How to start a new process without administrator privileges from a process with administrator privileges?

Erlend D. picture Erlend D. · Jun 23, 2012 · Viewed 19.1k times · Source

I am creating an automatic updater for an application. The application is started by the user, and runs without administrator privileges. The autoupdater is started with administrator privileges, and kills the application before it downloads the new files.

The problem comes when I want to start the updated application after the autoupdater is finished. If I use regular System.Diagnostics.Process.Start(file), the application starts with administrator privileges too, and it has to run on the current user to work as intended.

So, how can I make the autoupdater start the application as the current user instead of the administrator?

I have tried using the following:

var pSI = new ProcessStartInfo() { 
    UseShellExecute = false, 
    UserName = Environment.UserName, 
    FileName = file 
};
System.Diagnostics.Process.Start(pSI);

But this throws the error "Invalid user name or password". I have checked that the username is correct, and I understand that the password probably is invalid, as I have not included it. But it is not an option to ask the user to input his/her password, since the entire reason to start the application automatically is to make it easier for the user.

Any suggestions?

Answer

David Heffernan picture David Heffernan · Jun 27, 2013

What you are trying to achieve cannot be done very easily and is not supported. However, it is possible using a modicum of hacking. Aaron Margosis wrote an article describing one technique.

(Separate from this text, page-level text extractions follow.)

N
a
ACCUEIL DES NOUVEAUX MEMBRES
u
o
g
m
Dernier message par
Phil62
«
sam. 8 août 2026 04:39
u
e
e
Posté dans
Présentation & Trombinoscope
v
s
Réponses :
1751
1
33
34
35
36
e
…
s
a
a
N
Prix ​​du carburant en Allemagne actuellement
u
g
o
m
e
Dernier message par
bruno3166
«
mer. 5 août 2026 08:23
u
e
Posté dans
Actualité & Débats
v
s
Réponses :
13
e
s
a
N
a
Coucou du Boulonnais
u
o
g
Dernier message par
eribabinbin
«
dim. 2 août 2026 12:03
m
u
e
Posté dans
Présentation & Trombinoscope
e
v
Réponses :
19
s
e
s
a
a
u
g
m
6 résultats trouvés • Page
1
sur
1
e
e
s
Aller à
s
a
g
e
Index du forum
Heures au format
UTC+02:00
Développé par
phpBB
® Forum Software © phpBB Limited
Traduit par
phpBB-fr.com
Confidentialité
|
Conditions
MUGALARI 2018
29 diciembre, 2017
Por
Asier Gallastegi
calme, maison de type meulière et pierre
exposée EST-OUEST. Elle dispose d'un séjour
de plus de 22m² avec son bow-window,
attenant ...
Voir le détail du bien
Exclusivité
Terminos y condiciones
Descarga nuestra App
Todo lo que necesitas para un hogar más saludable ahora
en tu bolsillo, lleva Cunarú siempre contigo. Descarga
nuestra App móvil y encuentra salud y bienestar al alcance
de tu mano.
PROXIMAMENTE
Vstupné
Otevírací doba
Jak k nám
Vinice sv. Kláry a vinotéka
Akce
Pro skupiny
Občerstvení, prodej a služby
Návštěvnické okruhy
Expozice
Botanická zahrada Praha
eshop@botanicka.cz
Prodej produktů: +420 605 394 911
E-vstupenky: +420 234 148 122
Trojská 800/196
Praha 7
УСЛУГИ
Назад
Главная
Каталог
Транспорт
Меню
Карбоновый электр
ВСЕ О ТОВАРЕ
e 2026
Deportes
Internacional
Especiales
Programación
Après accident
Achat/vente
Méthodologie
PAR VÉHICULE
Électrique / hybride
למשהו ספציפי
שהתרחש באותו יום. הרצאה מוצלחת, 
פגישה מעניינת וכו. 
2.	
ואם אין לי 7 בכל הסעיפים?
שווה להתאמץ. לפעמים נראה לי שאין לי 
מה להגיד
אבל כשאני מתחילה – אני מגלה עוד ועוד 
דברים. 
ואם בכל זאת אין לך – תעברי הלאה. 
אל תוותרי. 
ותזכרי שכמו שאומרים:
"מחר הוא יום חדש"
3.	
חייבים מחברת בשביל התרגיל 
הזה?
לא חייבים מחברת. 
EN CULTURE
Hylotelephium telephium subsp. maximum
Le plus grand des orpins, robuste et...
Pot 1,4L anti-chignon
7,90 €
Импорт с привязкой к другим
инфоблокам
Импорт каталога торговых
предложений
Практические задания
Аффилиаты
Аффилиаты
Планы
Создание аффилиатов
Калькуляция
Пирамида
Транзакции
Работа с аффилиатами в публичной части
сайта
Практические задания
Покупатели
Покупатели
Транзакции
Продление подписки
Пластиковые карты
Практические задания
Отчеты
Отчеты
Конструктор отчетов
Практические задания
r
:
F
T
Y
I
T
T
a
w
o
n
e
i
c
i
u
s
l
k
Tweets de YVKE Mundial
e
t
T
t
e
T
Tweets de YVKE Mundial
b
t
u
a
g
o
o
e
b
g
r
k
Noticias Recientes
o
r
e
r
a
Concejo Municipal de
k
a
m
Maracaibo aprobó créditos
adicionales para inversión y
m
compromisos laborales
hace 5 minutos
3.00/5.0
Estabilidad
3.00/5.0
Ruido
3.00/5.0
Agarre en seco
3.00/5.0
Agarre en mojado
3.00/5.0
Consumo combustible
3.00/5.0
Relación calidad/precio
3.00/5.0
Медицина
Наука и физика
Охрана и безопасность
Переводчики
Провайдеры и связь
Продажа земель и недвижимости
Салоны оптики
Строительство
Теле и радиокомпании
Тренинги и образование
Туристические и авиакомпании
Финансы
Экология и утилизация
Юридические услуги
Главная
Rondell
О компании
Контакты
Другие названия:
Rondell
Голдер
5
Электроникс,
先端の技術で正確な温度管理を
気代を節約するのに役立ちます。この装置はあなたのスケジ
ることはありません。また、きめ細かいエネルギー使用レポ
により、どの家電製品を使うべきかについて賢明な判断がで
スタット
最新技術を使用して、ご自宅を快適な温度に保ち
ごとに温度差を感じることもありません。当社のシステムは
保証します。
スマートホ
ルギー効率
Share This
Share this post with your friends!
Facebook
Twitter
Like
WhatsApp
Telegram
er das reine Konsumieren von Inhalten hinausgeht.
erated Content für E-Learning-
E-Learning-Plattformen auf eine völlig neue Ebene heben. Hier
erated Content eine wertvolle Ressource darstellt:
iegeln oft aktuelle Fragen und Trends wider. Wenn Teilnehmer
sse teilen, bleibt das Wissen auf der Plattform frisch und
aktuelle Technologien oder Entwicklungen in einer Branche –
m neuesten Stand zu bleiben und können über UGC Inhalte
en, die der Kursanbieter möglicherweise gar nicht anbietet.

To quote the pertinent section, you will need to carry out these steps:

  1. Enable the SeIncreaseQuotaPrivilege in your current token
  2. Get an HWND representing the desktop shell (GetShellWindow)
  3. Get the Process ID (PID) of the process associated with that window (GetWindowThreadProcessId)
  4. Open that process (OpenProcess)
  5. Get the access token from that process (OpenProcessToken)
  6. Make a primary token with that token (DuplicateTokenEx)
  7. Start the new process with that primary token (CreateProcessWithTokenW)

The article contains a download link for some demo C++ source from which it should be simple enough to translate to C#.